Anhand der Angaben:
1) Prüfen Sie, ob die folgenden Aussagen mit dem Text über Kupfer aus Bremsbelägen übereinstimmen. Antworten Sie jeweils mit Ja oder Nein und zitieren Sie die entscheidenden Worte des Textes wörtlich. (a) Kupferfreie Bremsbeläge gibt es bereits auf dem Markt. (b) Laut der Fraunhofer-Studie von 2005 sind die Kupferbelastungen durch die Ökolandwirtschaft höher als die durch Bremsbeläge. (c) Über die Belastung der Gewässer wurde auch lange nach Erscheinen der Studie ausführlich berichtet.
2) Schreiben Sie aus dem Text über Kupfer aus Bremsbelägen den Abschnitt ab, der mit „Wahrscheinlicher ist jedoch, dass“ beginnt und mit „es nicht gegeben.“ endet.

Text zum Lesen:
::::

Das Thema ist relevant, weil negative Folgen für die Umwelt wahrscheinlich sind. Dadurch ist auch die menschliche Gesundheit betroffen. Möglicherweise wird sie langfristig auch direkt von den zu hohen Kupferwerten beeinträchtigt. Diese Gefahren können vermieden werden, indem kupferfreie Bremsbeläge eingesetzt werden. Da das Thema medial überhaupt nicht präsent ist, kann dies von keiner gesellschaftlichen oder parlamentarischen Gruppe eingefordert werden. Denn weder die Gefahren noch die Alternativen sind der Öffentlichkeit bekannt.

Vernachlässigung

Über die Belastung der Gewässer durch Kupfer und andere Schwermetalle ist im Zusammenhang mit der Studie des Fraunhofer-Instituts berichtet worden, allerdings kaum darüber hinaus und auch nur unmittelbar nach Erscheinen der Studie. Sehr wohl berichtet wird über die Kupferbelastungen durch die Ökolandwirtschaft, die laut der Fraunhofer-Studie von 2005 jedoch niedriger sind als die durch Bremsbeläge.

Laut Prof. Michael Spiteller vom Institut für Umweltforschung der TU Dortmund verursacht hingegen der Einsatz von Kupfer als Fungizid im Biolandbau deutlich höhere Belastungswerte. Die unterschiedlichen Aussagen könnten darauf hindeuten, dass sich die Belastungen in den letzten drei Jahren stark verschoben haben.

Wahrscheinlicher ist jedoch, dass die Prioritäten in der Berichterstattung falsch gesetzt wurden. Die Kupferbelastung durch Bremsbeläge wird höchstens mit einem Satz erwähnt. Dass längst kupferfreie Bremsbeläge auf dem Markt sind und sich die Belastungen also komplett vermeiden ließen, wird in diesem Zusammenhang gar nicht erwähnt. Eine Berichterstattung, die sich auf die Bremsbeläge konzentriert und diese zum Kern des Beitrags macht, hat es nicht gegeben.

::::

[Gespeicherte Einträge]
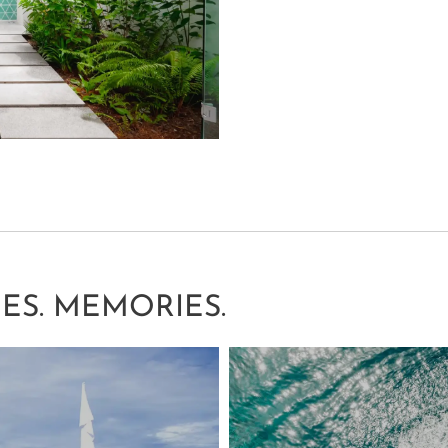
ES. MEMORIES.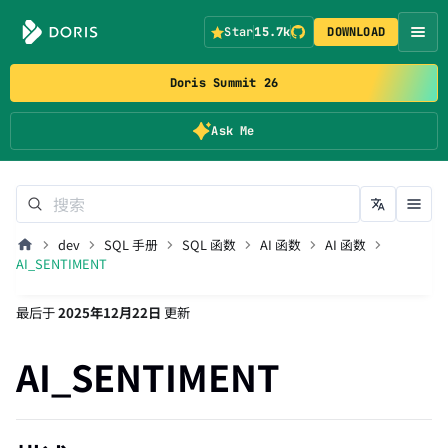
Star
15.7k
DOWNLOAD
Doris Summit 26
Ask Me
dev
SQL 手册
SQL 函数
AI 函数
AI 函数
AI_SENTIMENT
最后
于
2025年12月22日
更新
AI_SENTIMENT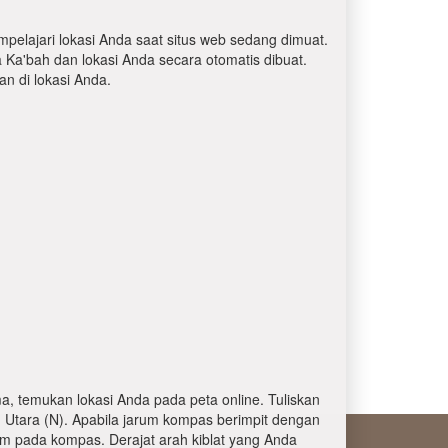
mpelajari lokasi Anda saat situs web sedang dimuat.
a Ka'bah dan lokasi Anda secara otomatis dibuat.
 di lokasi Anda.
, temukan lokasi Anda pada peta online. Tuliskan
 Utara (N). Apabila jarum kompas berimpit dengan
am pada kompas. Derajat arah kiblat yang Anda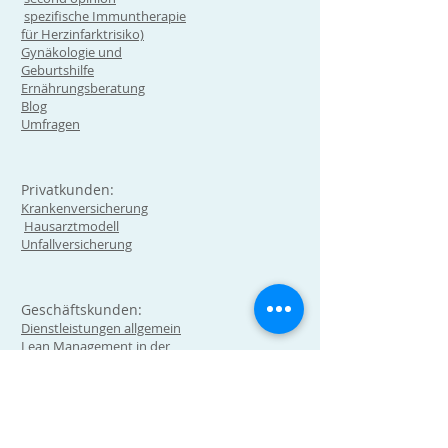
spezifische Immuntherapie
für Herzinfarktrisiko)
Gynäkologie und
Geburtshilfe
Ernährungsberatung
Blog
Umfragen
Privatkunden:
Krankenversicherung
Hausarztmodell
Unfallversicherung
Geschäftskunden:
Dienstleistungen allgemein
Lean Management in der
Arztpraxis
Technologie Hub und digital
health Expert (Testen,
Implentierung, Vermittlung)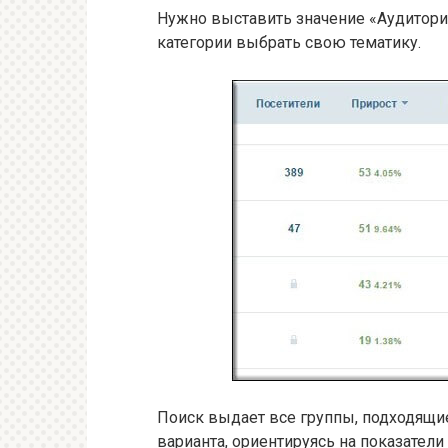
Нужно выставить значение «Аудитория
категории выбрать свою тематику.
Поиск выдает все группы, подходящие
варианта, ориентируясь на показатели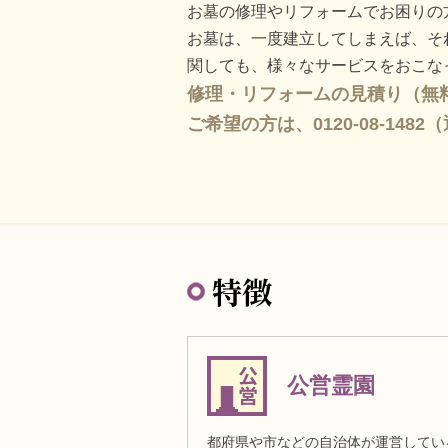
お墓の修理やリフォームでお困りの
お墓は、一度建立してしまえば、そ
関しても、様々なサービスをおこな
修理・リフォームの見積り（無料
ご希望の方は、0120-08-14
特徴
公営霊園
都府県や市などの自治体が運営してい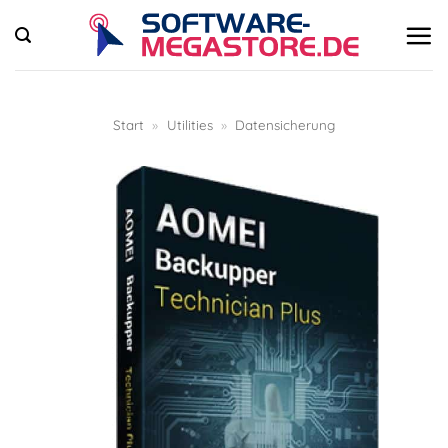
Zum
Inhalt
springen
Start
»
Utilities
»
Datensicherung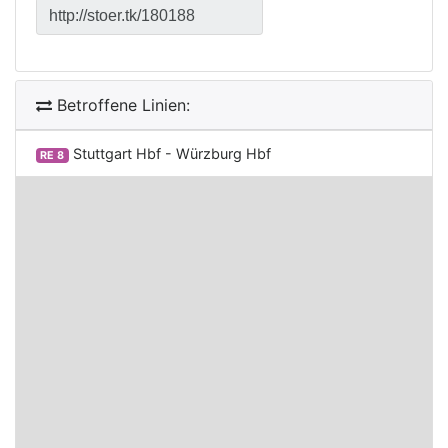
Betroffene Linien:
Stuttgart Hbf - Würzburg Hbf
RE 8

::::

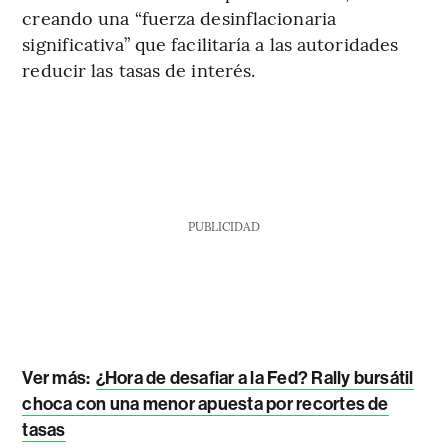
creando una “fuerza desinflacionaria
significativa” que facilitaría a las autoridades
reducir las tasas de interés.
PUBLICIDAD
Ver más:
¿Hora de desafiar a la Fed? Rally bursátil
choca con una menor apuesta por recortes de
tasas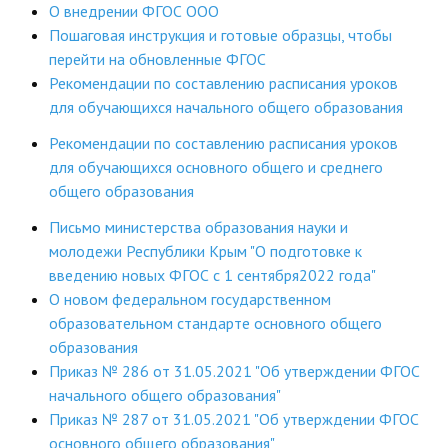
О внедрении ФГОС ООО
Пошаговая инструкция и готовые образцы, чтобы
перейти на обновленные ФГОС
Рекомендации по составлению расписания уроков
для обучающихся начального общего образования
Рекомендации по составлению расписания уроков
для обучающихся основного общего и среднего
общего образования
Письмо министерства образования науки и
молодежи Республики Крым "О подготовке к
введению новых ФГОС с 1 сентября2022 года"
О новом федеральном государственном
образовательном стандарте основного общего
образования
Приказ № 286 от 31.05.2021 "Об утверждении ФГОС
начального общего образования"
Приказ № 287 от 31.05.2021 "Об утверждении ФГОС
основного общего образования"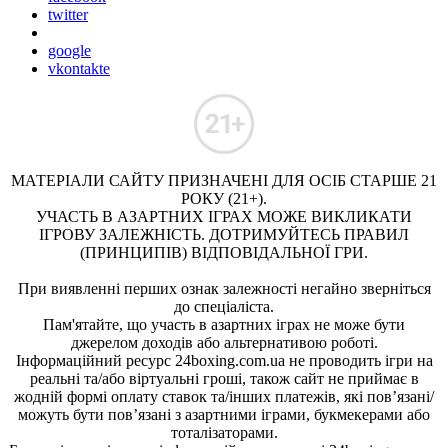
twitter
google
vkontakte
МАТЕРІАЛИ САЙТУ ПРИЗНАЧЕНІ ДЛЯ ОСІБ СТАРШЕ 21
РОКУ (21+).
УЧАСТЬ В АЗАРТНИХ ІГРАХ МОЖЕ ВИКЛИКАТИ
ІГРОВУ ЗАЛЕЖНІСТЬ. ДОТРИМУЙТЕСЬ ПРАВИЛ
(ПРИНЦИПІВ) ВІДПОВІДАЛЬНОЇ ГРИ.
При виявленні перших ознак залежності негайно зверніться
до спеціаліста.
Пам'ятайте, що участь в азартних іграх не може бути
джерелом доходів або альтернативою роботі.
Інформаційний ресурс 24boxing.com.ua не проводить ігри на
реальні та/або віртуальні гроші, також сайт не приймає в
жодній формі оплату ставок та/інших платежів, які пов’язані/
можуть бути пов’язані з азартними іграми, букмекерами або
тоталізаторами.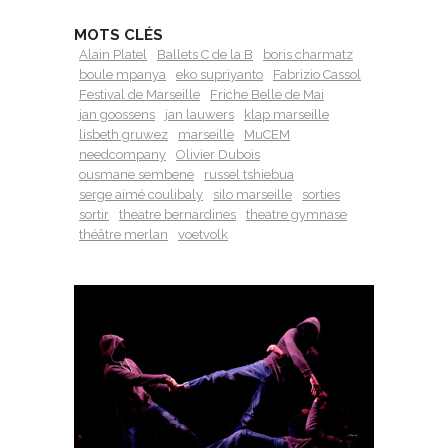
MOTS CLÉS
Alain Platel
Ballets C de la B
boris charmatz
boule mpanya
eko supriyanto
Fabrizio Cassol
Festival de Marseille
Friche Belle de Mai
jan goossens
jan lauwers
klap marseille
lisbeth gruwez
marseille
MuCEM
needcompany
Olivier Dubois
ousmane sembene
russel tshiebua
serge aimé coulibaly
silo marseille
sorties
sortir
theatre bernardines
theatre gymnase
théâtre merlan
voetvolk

::::

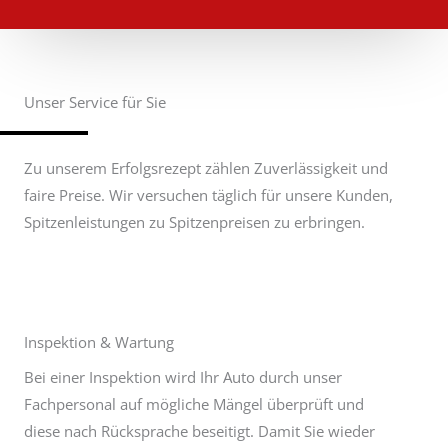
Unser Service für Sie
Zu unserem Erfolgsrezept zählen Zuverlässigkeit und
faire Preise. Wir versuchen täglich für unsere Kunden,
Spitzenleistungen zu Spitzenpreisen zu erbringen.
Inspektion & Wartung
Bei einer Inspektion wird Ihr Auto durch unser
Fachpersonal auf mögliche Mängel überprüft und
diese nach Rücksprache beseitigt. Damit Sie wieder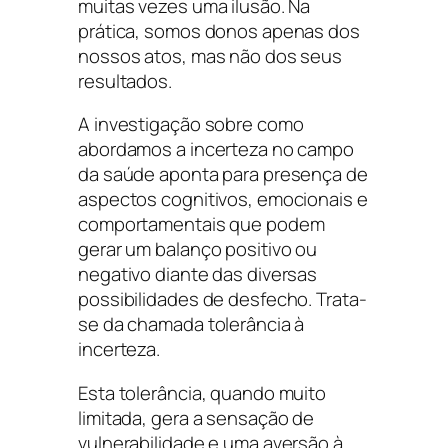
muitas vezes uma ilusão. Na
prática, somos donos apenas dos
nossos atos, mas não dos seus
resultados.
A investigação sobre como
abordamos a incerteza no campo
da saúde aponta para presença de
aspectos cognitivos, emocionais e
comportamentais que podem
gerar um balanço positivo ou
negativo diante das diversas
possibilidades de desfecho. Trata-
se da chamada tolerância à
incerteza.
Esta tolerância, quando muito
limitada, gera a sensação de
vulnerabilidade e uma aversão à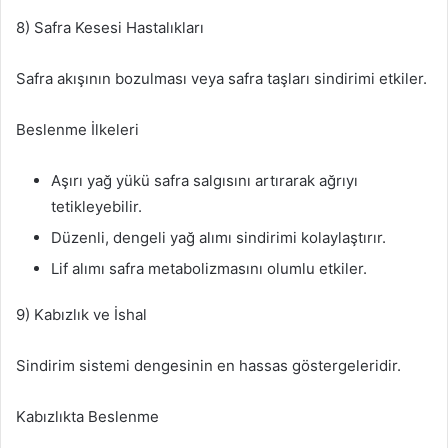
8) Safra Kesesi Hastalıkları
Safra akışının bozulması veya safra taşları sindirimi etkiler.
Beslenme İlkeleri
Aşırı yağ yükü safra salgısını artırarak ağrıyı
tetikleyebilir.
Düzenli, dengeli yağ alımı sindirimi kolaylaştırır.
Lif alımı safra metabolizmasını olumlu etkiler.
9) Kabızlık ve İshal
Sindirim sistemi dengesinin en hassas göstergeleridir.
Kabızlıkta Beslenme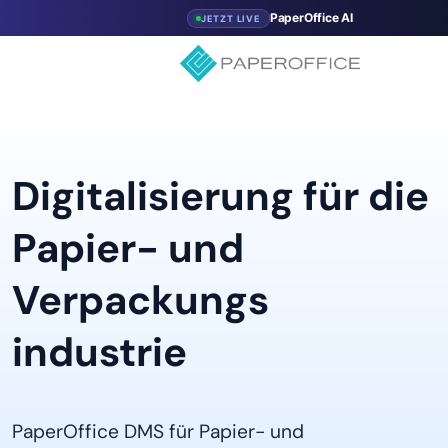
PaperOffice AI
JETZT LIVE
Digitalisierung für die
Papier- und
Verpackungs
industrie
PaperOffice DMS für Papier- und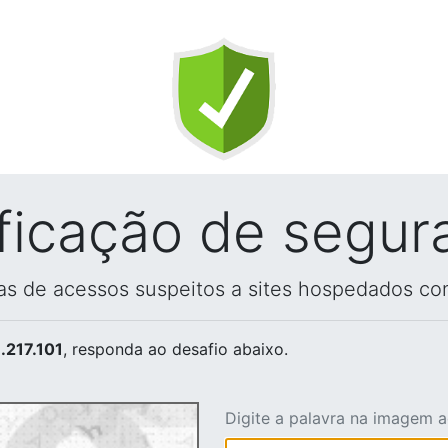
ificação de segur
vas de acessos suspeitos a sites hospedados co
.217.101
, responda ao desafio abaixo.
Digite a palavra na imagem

::::

Lösungen je Aufgabe:
1)
(a) Ja: „Dass längst kupferfreie Bremsbeläge auf dem Markt sind“
(b) Nein: „die laut der Fraunhofer-Studie von 2005 jedoch niedriger sind als die durch Bremsbeläge“
(c) Nein: „allerdings kaum darüber hinaus und auch nur unmittelbar nach Erscheinen der Studie“

2)
Wahrscheinlicher ist jedoch, dass die Prioritäten in der Berichterstattung falsch gesetzt wurden. Die Kupferbelastung durch Bremsbeläge wird höchstens mit einem Satz erwähnt. Dass längst kupferfreie Bremsbeläge auf dem Markt sind und sich die Belastungen also komplett vermeiden ließen, wird in diesem Zusammenhang gar nicht erwähnt. Eine Berichterstattung, die sich auf die Bremsbeläge konzentriert und diese zum Kern des Beitrags macht, hat es nicht gegeben.